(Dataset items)
═══

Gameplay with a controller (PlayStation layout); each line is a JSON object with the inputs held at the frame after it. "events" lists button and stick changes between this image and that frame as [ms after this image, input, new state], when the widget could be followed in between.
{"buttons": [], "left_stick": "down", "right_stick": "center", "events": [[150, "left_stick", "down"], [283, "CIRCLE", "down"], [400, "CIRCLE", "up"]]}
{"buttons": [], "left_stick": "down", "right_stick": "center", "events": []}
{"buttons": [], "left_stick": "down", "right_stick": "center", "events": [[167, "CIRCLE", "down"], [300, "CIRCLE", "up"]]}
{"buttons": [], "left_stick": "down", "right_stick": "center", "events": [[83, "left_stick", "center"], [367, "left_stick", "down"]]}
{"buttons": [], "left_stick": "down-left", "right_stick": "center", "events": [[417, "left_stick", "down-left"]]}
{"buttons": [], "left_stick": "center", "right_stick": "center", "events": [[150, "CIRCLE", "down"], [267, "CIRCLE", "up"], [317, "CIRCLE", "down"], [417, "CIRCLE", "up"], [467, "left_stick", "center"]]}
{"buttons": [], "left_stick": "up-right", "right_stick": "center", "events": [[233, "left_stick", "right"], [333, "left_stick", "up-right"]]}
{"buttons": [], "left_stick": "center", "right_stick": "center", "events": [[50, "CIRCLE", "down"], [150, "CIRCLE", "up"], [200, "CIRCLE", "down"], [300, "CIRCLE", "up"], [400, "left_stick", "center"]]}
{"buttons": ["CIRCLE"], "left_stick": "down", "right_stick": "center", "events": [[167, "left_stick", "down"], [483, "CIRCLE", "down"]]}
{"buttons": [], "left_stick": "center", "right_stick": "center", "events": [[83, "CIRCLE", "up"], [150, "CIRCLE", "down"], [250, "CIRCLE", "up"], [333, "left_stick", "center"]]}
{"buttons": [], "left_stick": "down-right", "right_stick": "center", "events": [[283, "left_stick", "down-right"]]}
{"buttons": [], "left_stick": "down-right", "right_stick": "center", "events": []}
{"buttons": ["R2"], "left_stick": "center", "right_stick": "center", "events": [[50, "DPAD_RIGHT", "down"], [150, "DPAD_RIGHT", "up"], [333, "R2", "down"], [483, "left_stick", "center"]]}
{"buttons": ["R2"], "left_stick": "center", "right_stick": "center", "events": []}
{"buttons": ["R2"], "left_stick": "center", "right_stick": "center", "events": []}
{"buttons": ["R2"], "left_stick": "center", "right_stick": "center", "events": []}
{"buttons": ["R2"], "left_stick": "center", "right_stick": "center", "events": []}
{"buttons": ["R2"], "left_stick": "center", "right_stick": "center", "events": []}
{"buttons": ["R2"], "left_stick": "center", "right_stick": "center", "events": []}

═══

• Exercise instructions
Please transcribe the data shown above in full, exactly as it stands.

• Exercise result
Gameplay with a controller (PlayStation layout); each line is a JSON object with the inputs held at the frame after it. "events" lists button and stick changes between this image and that frame as [ms after this image, input, new state], when the widget could be followed in between.
{"buttons": [], "left_stick": "down", "right_stick": "center", "events": [[150, "left_stick", "down"], [283, "CIRCLE", "down"], [400, "CIRCLE", "up"]]}
{"buttons": [], "left_stick": "down", "right_stick": "center", "events": []}
{"buttons": [], "left_stick": "down", "right_stick": "center", "events": [[167, "CIRCLE", "down"], [300, "CIRCLE", "up"]]}
{"buttons": [], "left_stick": "down", "right_stick": "center", "events": [[83, "left_stick", "center"], [367, "left_stick", "down"]]}
{"buttons": [], "left_stick": "down-left", "right_stick": "center", "events": [[417, "left_stick", "down-left"]]}
{"buttons": [], "left_stick": "center", "right_stick": "center", "events": [[150, "CIRCLE", "down"], [267, "CIRCLE", "up"], [317, "CIRCLE", "down"], [417, "CIRCLE", "up"], [467, "left_stick", "center"]]}
{"buttons": [], "left_stick": "up-right", "right_stick": "center", "events": [[233, "left_stick", "right"], [333, "left_stick", "up-right"]]}
{"buttons": [], "left_stick": "center", "right_stick": "center", "events": [[50, "CIRCLE", "down"], [150, "CIRCLE", "up"], [200, "CIRCLE", "down"], [300, "CIRCLE", "up"], [400, "left_stick", "center"]]}
{"buttons": ["CIRCLE"], "left_stick": "down", "right_stick": "center", "events": [[167, "left_stick", "down"], [483, "CIRCLE", "down"]]}
{"buttons": [], "left_stick": "center", "right_stick": "center", "events": [[83, "CIRCLE", "up"], [150, "CIRCLE", "down"], [250, "CIRCLE", "up"], [333, "left_stick", "center"]]}
{"buttons": [], "left_stick": "down-right", "right_stick": "center", "events": [[283, "left_stick", "down-right"]]}
{"buttons": [], "left_stick": "down-right", "right_stick": "center", "events": []}
{"buttons": ["R2"], "left_stick": "center", "right_stick": "center", "events": [[50, "DPAD_RIGHT", "down"], [150, "DPAD_RIGHT", "up"], [333, "R2", "down"], [483, "left_stick", "center"]]}
{"buttons": ["R2"], "left_stick": "center", "right_stick": "center", "events": []}
{"buttons": ["R2"], "left_stick": "center", "right_stick": "center", "events": []}
{"buttons": ["R2"], "left_stick": "center", "right_stick": "center", "events": []}
{"buttons": ["R2"], "left_stick": "center", "right_stick": "center", "events": []}
{"buttons": ["R2"], "left_stick": "center", "right_stick": "center", "events": []}
{"buttons": ["R2"], "left_stick": "center", "right_stick": "center", "events": []}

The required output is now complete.